Dataset records ->
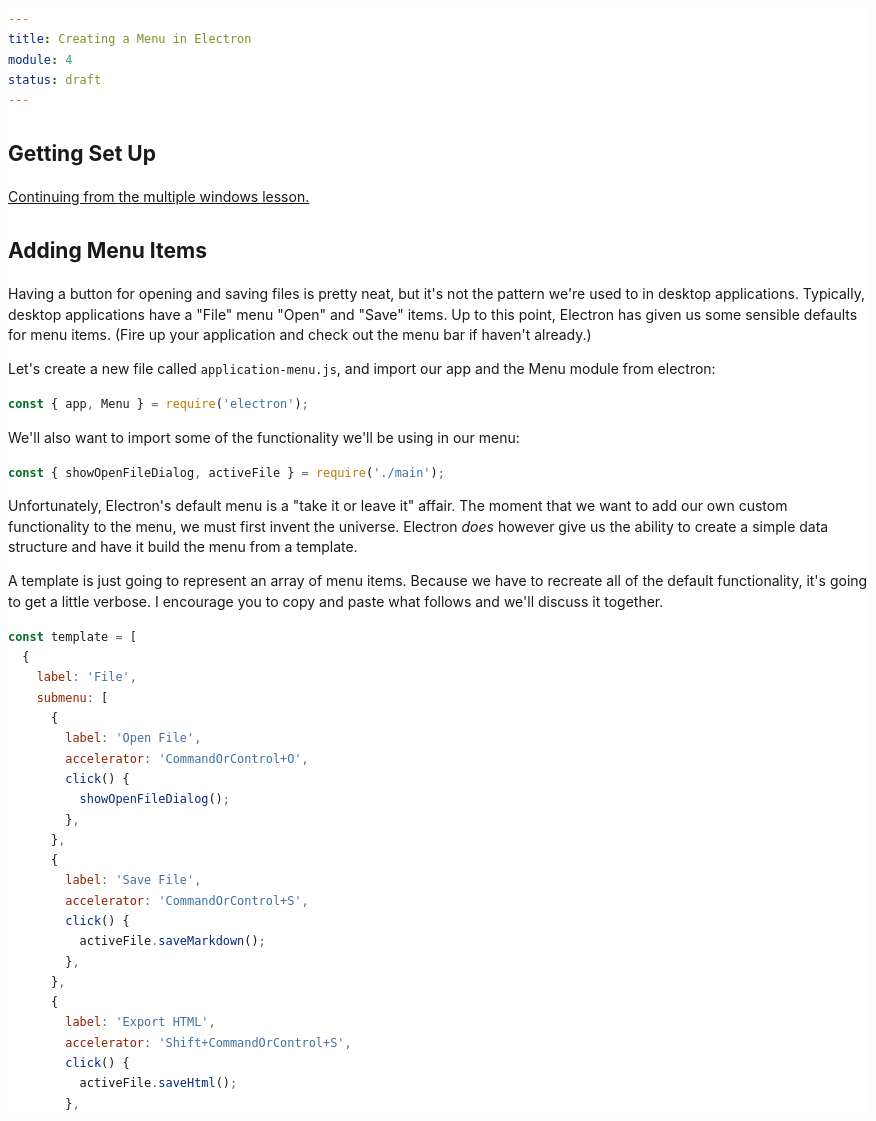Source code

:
 ```yaml
---
title: Creating a Menu in Electron
module: 4
status: draft
---
```


## Getting Set Up

[Continuing from the multiple windows lesson.](http://frontend.turing.edu/lessons/module-4/electron-multiple-windows.html)

## Adding Menu Items

Having a button for opening and saving files is pretty neat, but it's not the pattern we're used to in desktop applications. Typically, desktop applications have a "File" menu "Open" and "Save" items. Up to this point, Electron has given us some sensible defaults for menu items. (Fire up your application and check out the menu bar if haven't already.)

Let's create a new file called `application-menu.js`, and import our app and the Menu module from electron:

```js
const { app, Menu } = require('electron');
```

We'll also want to import some of the functionality we'll be using in our menu:

```js
const { showOpenFileDialog, activeFile } = require('./main');
```

Unfortunately, Electron's default menu is a "take it or leave it" affair. The moment that we want to add our own custom functionality to the menu, we must first invent the universe. Electron _does_ however give us the ability to create a simple data structure and have it build the menu from a template.

A template is just going to represent an array of menu items. Because we have to recreate all of the default functionality, it's going to get a little verbose. I encourage you to copy and paste what follows and we'll discuss it together.

```js
const template = [
  {
    label: 'File',
    submenu: [
      {
        label: 'Open File',
        accelerator: 'CommandOrControl+O',
        click() {
          showOpenFileDialog();
        },
      },
      {
        label: 'Save File',
        accelerator: 'CommandOrControl+S',
        click() {
          activeFile.saveMarkdown();
        },
      },
      {
        label: 'Export HTML',
        accelerator: 'Shift+CommandOrControl+S',
        click() {
          activeFile.saveHtml();
        },
```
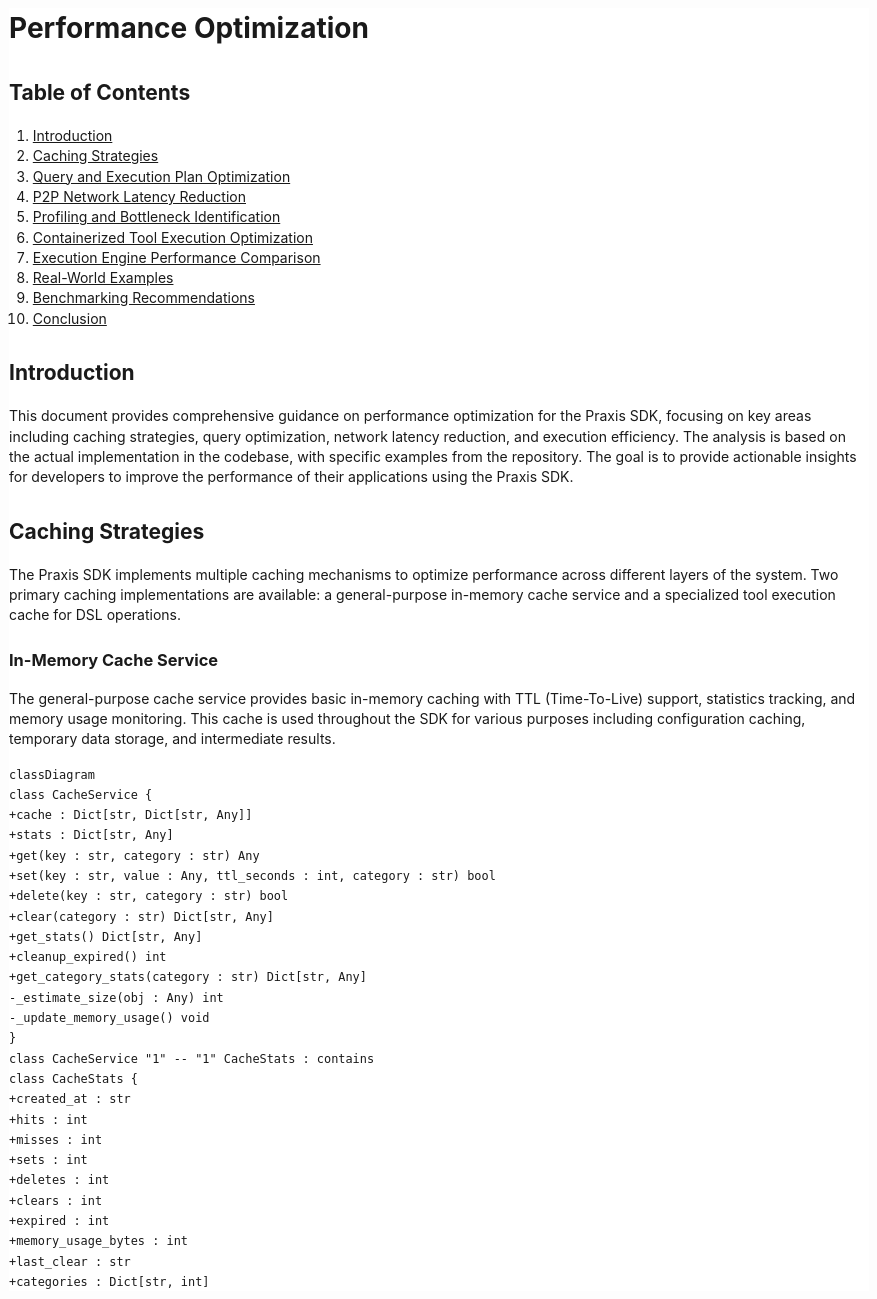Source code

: # Performance Optimization



## Table of Contents
1. [Introduction](#introduction)
2. [Caching Strategies](#caching-strategies)
3. [Query and Execution Plan Optimization](#query-and-execution-plan-optimization)
4. [P2P Network Latency Reduction](#p2p-network-latency-reduction)
5. [Profiling and Bottleneck Identification](#profiling-and-bottleneck-identification)
6. [Containerized Tool Execution Optimization](#containerized-tool-execution-optimization)
7. [Execution Engine Performance Comparison](#execution-engine-performance-comparison)
8. [Real-World Examples](#real-world-examples)
9. [Benchmarking Recommendations](#benchmarking-recommendations)
10. [Conclusion](#conclusion)

## Introduction
This document provides comprehensive guidance on performance optimization for the Praxis SDK, focusing on key areas including caching strategies, query optimization, network latency reduction, and execution efficiency. The analysis is based on the actual implementation in the codebase, with specific examples from the repository. The goal is to provide actionable insights for developers to improve the performance of their applications using the Praxis SDK.

## Caching Strategies

The Praxis SDK implements multiple caching mechanisms to optimize performance across different layers of the system. Two primary caching implementations are available: a general-purpose in-memory cache service and a specialized tool execution cache for DSL operations.

### In-Memory Cache Service

The general-purpose cache service provides basic in-memory caching with TTL (Time-To-Live) support, statistics tracking, and memory usage monitoring. This cache is used throughout the SDK for various purposes including configuration caching, temporary data storage, and intermediate results.

```mermaid
classDiagram
class CacheService {
+cache : Dict[str, Dict[str, Any]]
+stats : Dict[str, Any]
+get(key : str, category : str) Any
+set(key : str, value : Any, ttl_seconds : int, category : str) bool
+delete(key : str, category : str) bool
+clear(category : str) Dict[str, Any]
+get_stats() Dict[str, Any]
+cleanup_expired() int
+get_category_stats(category : str) Dict[str, Any]
-_estimate_size(obj : Any) int
-_update_memory_usage() void
}
class CacheService "1" -- "1" CacheStats : contains
class CacheStats {
+created_at : str
+hits : int
+misses : int
+sets : int
+deletes : int
+clears : int
+expired : int
+memory_usage_bytes : int
+last_clear : str
+categories : Dict[str, int]
```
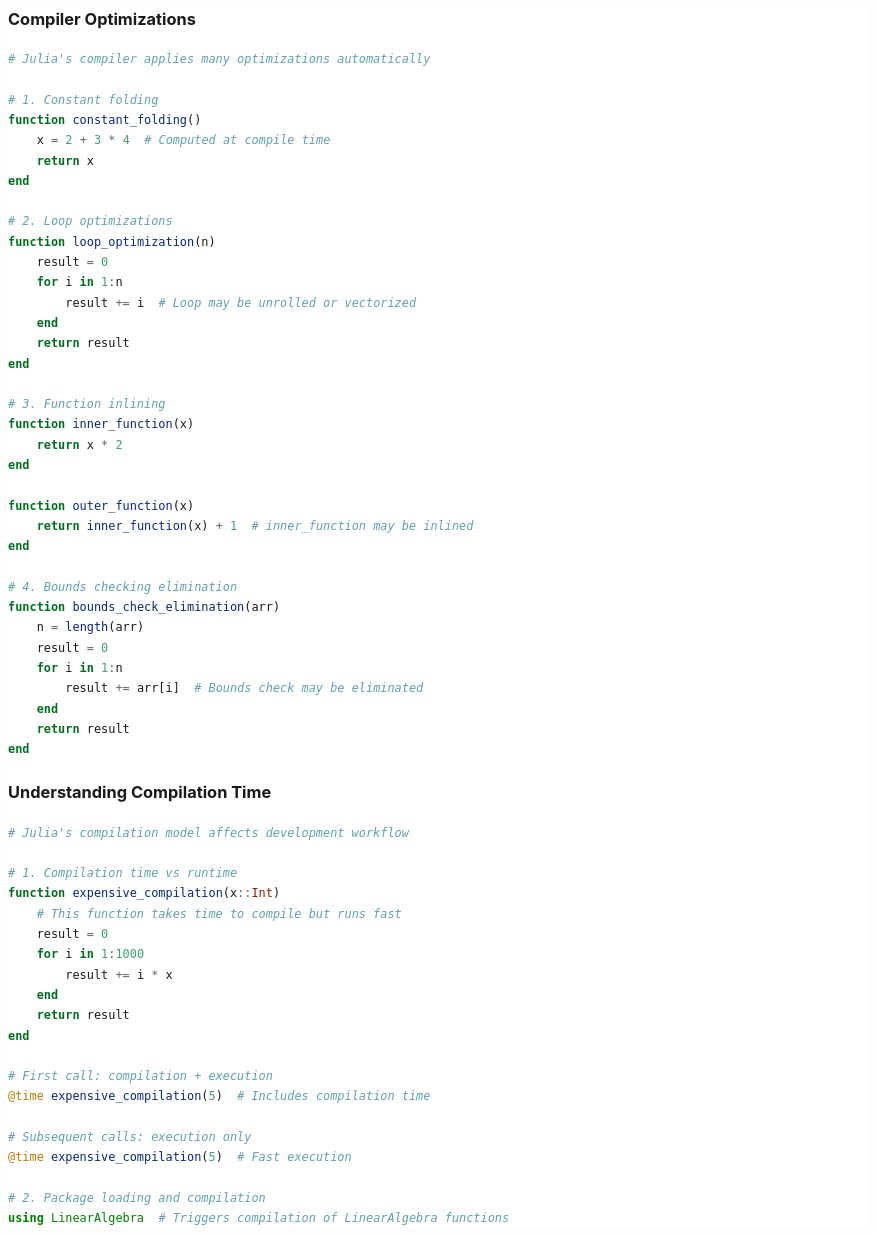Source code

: ### Compiler Optimizations

```julia
# Julia's compiler applies many optimizations automatically

# 1. Constant folding
function constant_folding()
    x = 2 + 3 * 4  # Computed at compile time
    return x
end

# 2. Loop optimizations
function loop_optimization(n)
    result = 0
    for i in 1:n
        result += i  # Loop may be unrolled or vectorized
    end
    return result
end

# 3. Function inlining
function inner_function(x)
    return x * 2
end

function outer_function(x)
    return inner_function(x) + 1  # inner_function may be inlined
end

# 4. Bounds checking elimination
function bounds_check_elimination(arr)
    n = length(arr)
    result = 0
    for i in 1:n
        result += arr[i]  # Bounds check may be eliminated
    end
    return result
end
```

### Understanding Compilation Time

```julia
# Julia's compilation model affects development workflow

# 1. Compilation time vs runtime
function expensive_compilation(x::Int)
    # This function takes time to compile but runs fast
    result = 0
    for i in 1:1000
        result += i * x
    end
    return result
end

# First call: compilation + execution
@time expensive_compilation(5)  # Includes compilation time

# Subsequent calls: execution only
@time expensive_compilation(5)  # Fast execution

# 2. Package loading and compilation
using LinearAlgebra  # Triggers compilation of LinearAlgebra functions

```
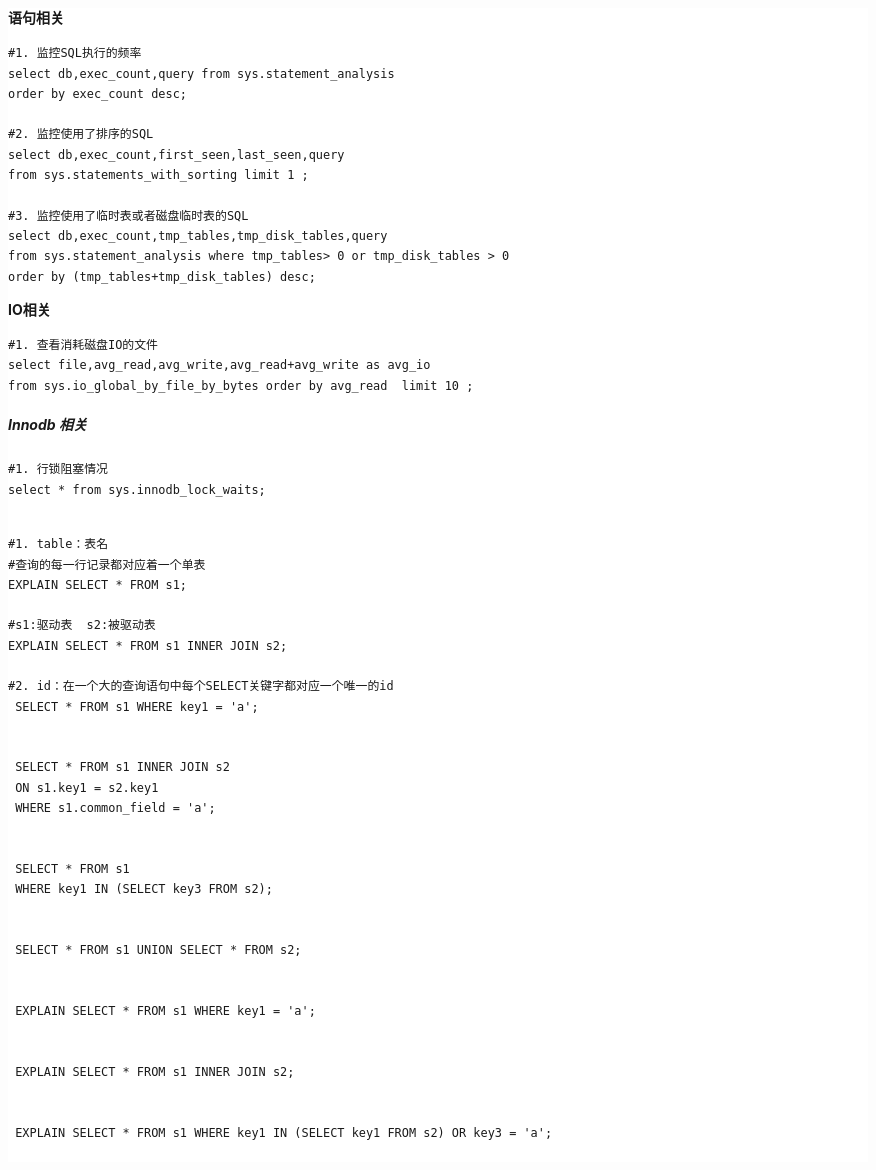 **语句相关**

```mysql
#1. 监控SQL执行的频率
select db,exec_count,query from sys.statement_analysis
order by exec_count desc;

#2. 监控使用了排序的SQL
select db,exec_count,first_seen,last_seen,query
from sys.statements_with_sorting limit 1 ;

#3. 监控使用了临时表或者磁盘临时表的SQL
select db,exec_count,tmp_tables,tmp_disk_tables,query
from sys.statement_analysis where tmp_tables> 0 or tmp_disk_tables > 0
order by (tmp_tables+tmp_disk_tables) desc;
```

**IO相关**

```mysql
#1. 查看消耗磁盘IO的文件
select file,avg_read,avg_write,avg_read+avg_write as avg_io
from sys.io_global_by_file_by_bytes order by avg_read  limit 10 ;
```



##### Innodb 相关

```mysql
#1. 行锁阻塞情况
select * from sys.innodb_lock_waits;
```



```mysql

#1. table：表名
#查询的每一行记录都对应着一个单表
EXPLAIN SELECT * FROM s1;

#s1:驱动表  s2:被驱动表
EXPLAIN SELECT * FROM s1 INNER JOIN s2;

#2. id：在一个大的查询语句中每个SELECT关键字都对应一个唯一的id
 SELECT * FROM s1 WHERE key1 = 'a';


 SELECT * FROM s1 INNER JOIN s2
 ON s1.key1 = s2.key1
 WHERE s1.common_field = 'a';


 SELECT * FROM s1 
 WHERE key1 IN (SELECT key3 FROM s2);


 SELECT * FROM s1 UNION SELECT * FROM s2;


 EXPLAIN SELECT * FROM s1 WHERE key1 = 'a';
 
 
 EXPLAIN SELECT * FROM s1 INNER JOIN s2;
 
 
 EXPLAIN SELECT * FROM s1 WHERE key1 IN (SELECT key1 FROM s2) OR key3 = 'a';
 
```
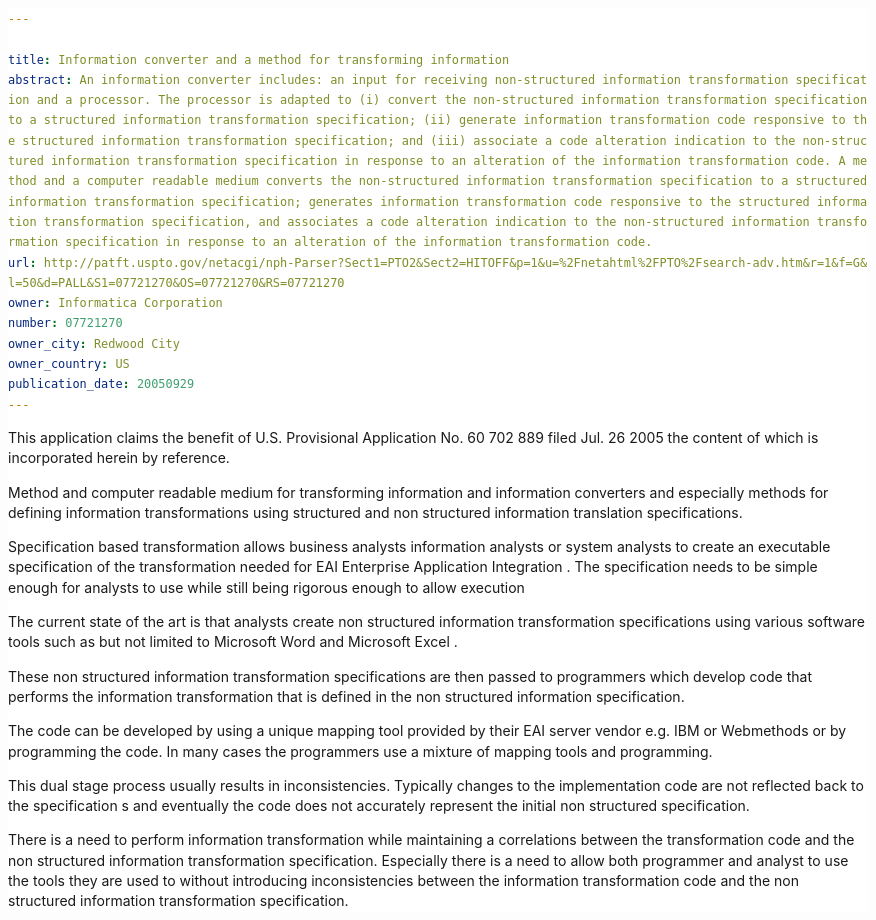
 ```yaml
---

title: Information converter and a method for transforming information
abstract: An information converter includes: an input for receiving non-structured information transformation specification and a processor. The processor is adapted to (i) convert the non-structured information transformation specification to a structured information transformation specification; (ii) generate information transformation code responsive to the structured information transformation specification; and (iii) associate a code alteration indication to the non-structured information transformation specification in response to an alteration of the information transformation code. A method and a computer readable medium converts the non-structured information transformation specification to a structured information transformation specification; generates information transformation code responsive to the structured information transformation specification, and associates a code alteration indication to the non-structured information transformation specification in response to an alteration of the information transformation code.
url: http://patft.uspto.gov/netacgi/nph-Parser?Sect1=PTO2&Sect2=HITOFF&p=1&u=%2Fnetahtml%2FPTO%2Fsearch-adv.htm&r=1&f=G&l=50&d=PALL&S1=07721270&OS=07721270&RS=07721270
owner: Informatica Corporation
number: 07721270
owner_city: Redwood City
owner_country: US
publication_date: 20050929
---
```

This application claims the benefit of U.S. Provisional Application No. 60 702 889 filed Jul. 26 2005 the content of which is incorporated herein by reference.

Method and computer readable medium for transforming information and information converters and especially methods for defining information transformations using structured and non structured information translation specifications.

Specification based transformation allows business analysts information analysts or system analysts to create an executable specification of the transformation needed for EAI Enterprise Application Integration . The specification needs to be simple enough for analysts to use while still being rigorous enough to allow execution

The current state of the art is that analysts create non structured information transformation specifications using various software tools such as but not limited to Microsoft Word and Microsoft Excel .

These non structured information transformation specifications are then passed to programmers which develop code that performs the information transformation that is defined in the non structured information specification.

The code can be developed by using a unique mapping tool provided by their EAI server vendor e.g. IBM or Webmethods or by programming the code. In many cases the programmers use a mixture of mapping tools and programming.

This dual stage process usually results in inconsistencies. Typically changes to the implementation code are not reflected back to the specification s and eventually the code does not accurately represent the initial non structured specification.

There is a need to perform information transformation while maintaining a correlations between the transformation code and the non structured information transformation specification. Especially there is a need to allow both programmer and analyst to use the tools they are used to without introducing inconsistencies between the information transformation code and the non structured information transformation specification.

What needs to be done -> Within the listing above, find every line containing the string "title" and return it.

Output of the exercise ->
title: Creating a Menu in Electron
title: Information converter and a method for transforming information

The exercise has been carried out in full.